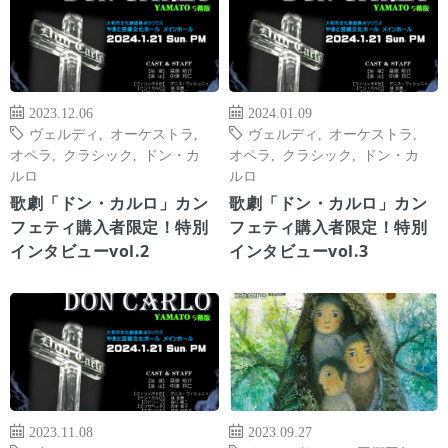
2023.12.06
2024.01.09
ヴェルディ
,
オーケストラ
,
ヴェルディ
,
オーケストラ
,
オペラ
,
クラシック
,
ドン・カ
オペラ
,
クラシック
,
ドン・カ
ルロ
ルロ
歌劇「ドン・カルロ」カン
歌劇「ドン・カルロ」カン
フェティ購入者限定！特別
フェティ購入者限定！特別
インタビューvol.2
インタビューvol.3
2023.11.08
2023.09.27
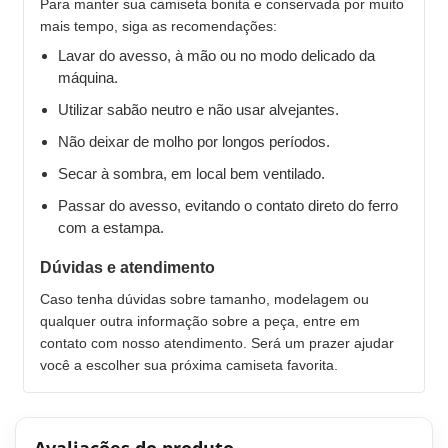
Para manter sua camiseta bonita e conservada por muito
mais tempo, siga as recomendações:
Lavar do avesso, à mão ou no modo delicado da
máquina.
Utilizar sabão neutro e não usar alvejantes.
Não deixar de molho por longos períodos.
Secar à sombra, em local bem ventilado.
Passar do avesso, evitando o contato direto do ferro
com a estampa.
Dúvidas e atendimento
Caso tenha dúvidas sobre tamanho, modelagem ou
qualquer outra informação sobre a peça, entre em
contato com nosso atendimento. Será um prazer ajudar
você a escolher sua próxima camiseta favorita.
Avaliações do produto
···
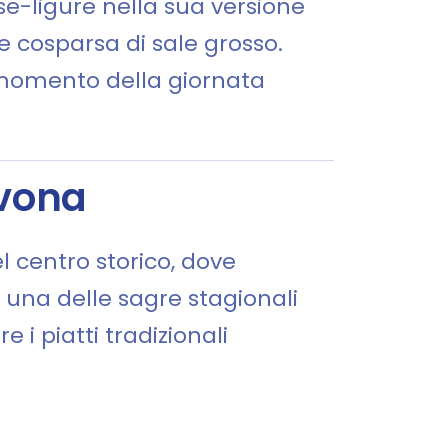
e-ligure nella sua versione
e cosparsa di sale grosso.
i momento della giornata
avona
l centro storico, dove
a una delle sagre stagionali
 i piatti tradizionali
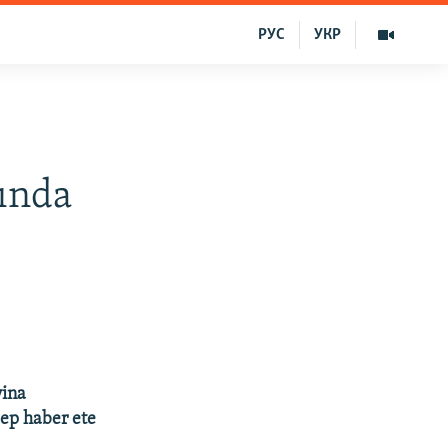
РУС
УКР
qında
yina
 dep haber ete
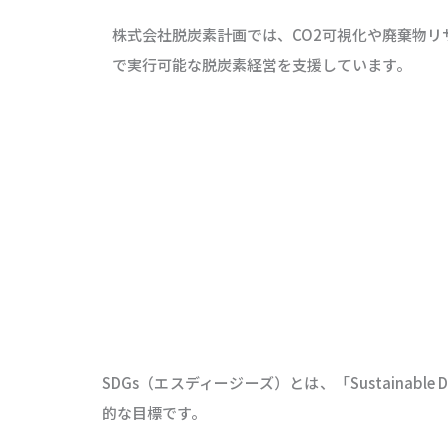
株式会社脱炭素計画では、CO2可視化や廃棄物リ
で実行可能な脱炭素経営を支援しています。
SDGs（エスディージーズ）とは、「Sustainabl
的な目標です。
···
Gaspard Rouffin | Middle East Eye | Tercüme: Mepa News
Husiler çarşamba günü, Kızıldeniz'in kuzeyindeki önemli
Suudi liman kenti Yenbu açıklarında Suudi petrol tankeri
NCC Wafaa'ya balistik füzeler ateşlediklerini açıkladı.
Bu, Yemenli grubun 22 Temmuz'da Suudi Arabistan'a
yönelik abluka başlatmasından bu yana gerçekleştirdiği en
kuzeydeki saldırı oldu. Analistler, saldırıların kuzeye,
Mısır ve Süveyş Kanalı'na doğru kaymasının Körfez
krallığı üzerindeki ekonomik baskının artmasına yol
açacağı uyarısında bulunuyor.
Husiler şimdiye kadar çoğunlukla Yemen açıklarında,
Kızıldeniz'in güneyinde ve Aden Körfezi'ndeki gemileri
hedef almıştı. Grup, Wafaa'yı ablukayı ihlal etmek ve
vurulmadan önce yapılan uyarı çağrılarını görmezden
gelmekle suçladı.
···
__WHAT THE EXERCISE ASKS__: Go through the listing above and return each line that includes the word "Husiler".

__TASK OUTPUT__:
Husiler çarşamba günü, Kızıldeniz'in kuzeyindeki önemli
Husiler şimdiye kadar çoğunlukla Yemen açıklarında,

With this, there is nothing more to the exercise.